### WORK INSTRUCTION:
Please transcribe the line with "نعم، تقع الشقة بالقرب من مسجد" and the lines after it through the end of the listing below, keeping both ends and nothing more.

### DATA FOR PROCESSING:
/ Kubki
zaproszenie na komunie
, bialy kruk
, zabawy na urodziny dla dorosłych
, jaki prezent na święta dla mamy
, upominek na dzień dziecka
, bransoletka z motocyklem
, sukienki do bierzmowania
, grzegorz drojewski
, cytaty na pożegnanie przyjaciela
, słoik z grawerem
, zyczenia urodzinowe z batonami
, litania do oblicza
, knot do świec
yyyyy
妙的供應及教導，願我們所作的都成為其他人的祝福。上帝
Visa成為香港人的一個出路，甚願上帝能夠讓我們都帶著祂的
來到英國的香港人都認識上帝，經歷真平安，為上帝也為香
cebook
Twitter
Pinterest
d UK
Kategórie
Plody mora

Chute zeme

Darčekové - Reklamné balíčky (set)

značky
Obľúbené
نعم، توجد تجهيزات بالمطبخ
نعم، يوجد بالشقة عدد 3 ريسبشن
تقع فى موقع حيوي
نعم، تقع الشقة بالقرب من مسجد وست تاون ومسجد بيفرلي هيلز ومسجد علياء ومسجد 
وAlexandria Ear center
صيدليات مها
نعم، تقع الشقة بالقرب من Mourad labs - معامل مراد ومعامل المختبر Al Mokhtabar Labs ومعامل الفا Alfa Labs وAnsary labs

### EXERCISE SOLUTION:
نعم، تقع الشقة بالقرب من مسجد وست تاون ومسجد بيفرلي هيلز ومسجد علياء ومسجد 
وAlexandria Ear center
صيدليات مها
نعم، تقع الشقة بالقرب من Mourad labs - معامل مراد ومعامل المختبر Al Mokhtabar Labs ومعامل الفا Alfa Labs وAnsary labs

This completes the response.